### MATERIAL FOR THIS TASK
==============================
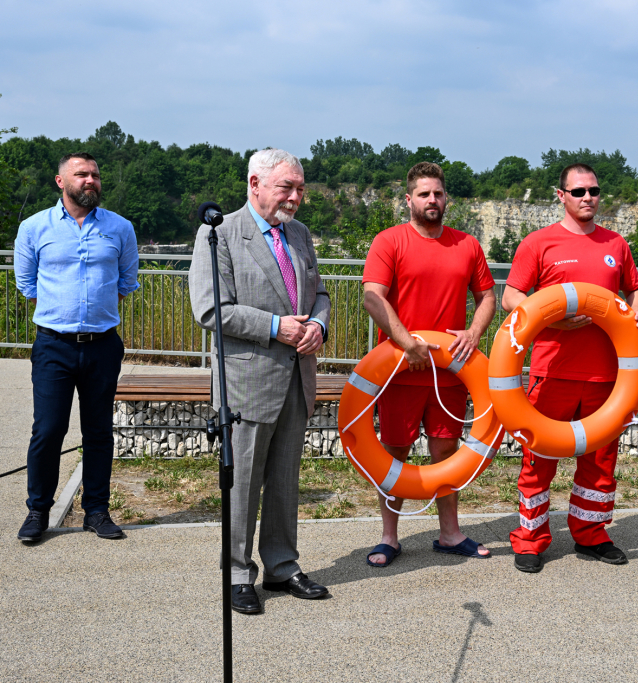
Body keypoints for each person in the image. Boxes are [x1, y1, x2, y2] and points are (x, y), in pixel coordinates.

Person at [189, 149, 331, 613]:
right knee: (243, 484)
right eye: (286, 187)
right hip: (248, 381)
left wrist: (318, 327)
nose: (295, 198)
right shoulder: (219, 233)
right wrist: (277, 327)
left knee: (285, 481)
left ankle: (282, 567)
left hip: (296, 379)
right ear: (254, 184)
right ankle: (236, 573)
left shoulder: (301, 234)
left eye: (300, 189)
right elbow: (212, 309)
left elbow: (320, 293)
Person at [500, 163, 638, 574]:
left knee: (601, 461)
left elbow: (637, 290)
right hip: (554, 371)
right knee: (539, 458)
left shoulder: (615, 244)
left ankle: (592, 534)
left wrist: (637, 316)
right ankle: (530, 540)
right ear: (561, 195)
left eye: (594, 191)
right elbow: (513, 296)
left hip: (607, 376)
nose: (587, 198)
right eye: (578, 191)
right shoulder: (539, 243)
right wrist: (549, 317)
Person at [361, 162, 497, 567]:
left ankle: (450, 534)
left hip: (451, 371)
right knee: (394, 453)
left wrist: (473, 334)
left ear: (446, 198)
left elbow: (487, 296)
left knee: (446, 450)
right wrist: (407, 343)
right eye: (424, 194)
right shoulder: (389, 241)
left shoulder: (467, 245)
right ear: (409, 200)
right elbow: (373, 296)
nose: (432, 201)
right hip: (400, 372)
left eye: (437, 193)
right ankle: (389, 537)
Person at [14, 152, 140, 544]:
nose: (90, 181)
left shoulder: (120, 229)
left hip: (102, 345)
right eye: (81, 174)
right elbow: (27, 284)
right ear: (60, 181)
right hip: (53, 345)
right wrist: (64, 319)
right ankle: (38, 511)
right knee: (48, 430)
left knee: (99, 431)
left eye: (96, 175)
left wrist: (92, 321)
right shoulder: (35, 228)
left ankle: (97, 511)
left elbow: (126, 282)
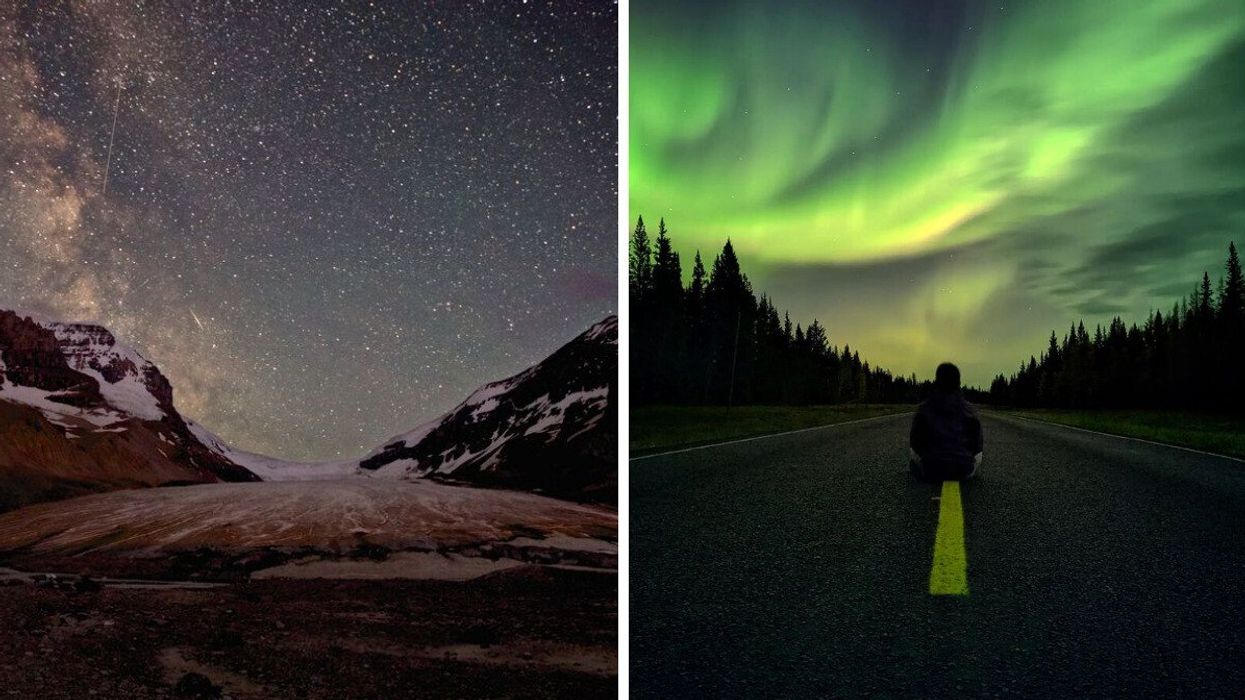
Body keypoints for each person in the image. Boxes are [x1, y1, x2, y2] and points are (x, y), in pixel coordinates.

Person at [909, 362, 983, 481]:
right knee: (978, 454)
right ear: (958, 383)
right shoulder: (970, 410)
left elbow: (915, 443)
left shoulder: (924, 408)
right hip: (963, 471)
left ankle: (921, 470)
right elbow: (977, 447)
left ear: (937, 382)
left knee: (913, 452)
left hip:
==============================
### YOUR OBJECTIVE
What the response needs is every entry, repeated exactly, and none of the pictures.

### SOLVED EXERCISE
Body keypoints for each person in the image. Boxes are [x1, y1, x2, y2] and points are (x, y), in pixel coordinates.

Person at [189, 149, 331, 613]:
right knee: (243, 484)
right eye: (286, 187)
right hip: (248, 381)
left wrist: (318, 327)
nose: (295, 198)
right shoulder: (219, 233)
right wrist: (277, 327)
left knee: (285, 481)
left ankle: (282, 567)
left hip: (296, 379)
right ear: (254, 184)
right ankle: (236, 573)
left shoulder: (301, 234)
left eye: (300, 189)
right elbow: (212, 309)
left elbow: (320, 293)
Person at [500, 163, 638, 574]:
left knee: (601, 461)
left elbow: (637, 290)
right hip: (554, 371)
right knee: (539, 458)
left shoulder: (615, 244)
left ankle: (592, 534)
left wrist: (637, 316)
right ankle: (530, 540)
right ear: (561, 195)
left eye: (594, 191)
right elbow: (513, 296)
left hip: (607, 376)
nose: (587, 198)
right eye: (578, 191)
right shoulder: (539, 243)
right wrist: (549, 317)
Person at [361, 162, 497, 567]:
left ankle: (450, 534)
left hip: (451, 371)
right knee: (394, 453)
left wrist: (473, 334)
left ear: (446, 198)
left elbow: (487, 296)
left knee: (446, 450)
right wrist: (407, 343)
right eye: (424, 194)
right shoulder: (389, 241)
left shoulder: (467, 245)
right ear: (409, 200)
right elbow: (373, 296)
nose: (432, 201)
right hip: (400, 372)
left eye: (437, 193)
right ankle: (389, 537)
Person at [14, 152, 140, 544]:
nose: (90, 181)
left shoulder: (120, 229)
left hip: (102, 345)
right eye: (81, 174)
right elbow: (27, 284)
right ear: (60, 181)
right hip: (53, 345)
right wrist: (64, 319)
right ankle: (38, 511)
right knee: (48, 430)
left knee: (99, 431)
left eye: (96, 175)
left wrist: (92, 321)
right shoulder: (35, 228)
left ankle: (97, 511)
left elbow: (126, 282)
Body keypoints for each person in the image. Boxes are [x1, y1, x2, y2] and points are (x, y), in pixel coordinates.

Person at [909, 362, 983, 481]:
right knee: (978, 454)
right ear: (958, 383)
right shoulder: (970, 410)
left elbow: (915, 443)
left shoulder: (924, 408)
right hip: (963, 471)
left ankle: (921, 470)
right elbow: (977, 447)
left ear: (937, 382)
left knee: (913, 452)
left hip:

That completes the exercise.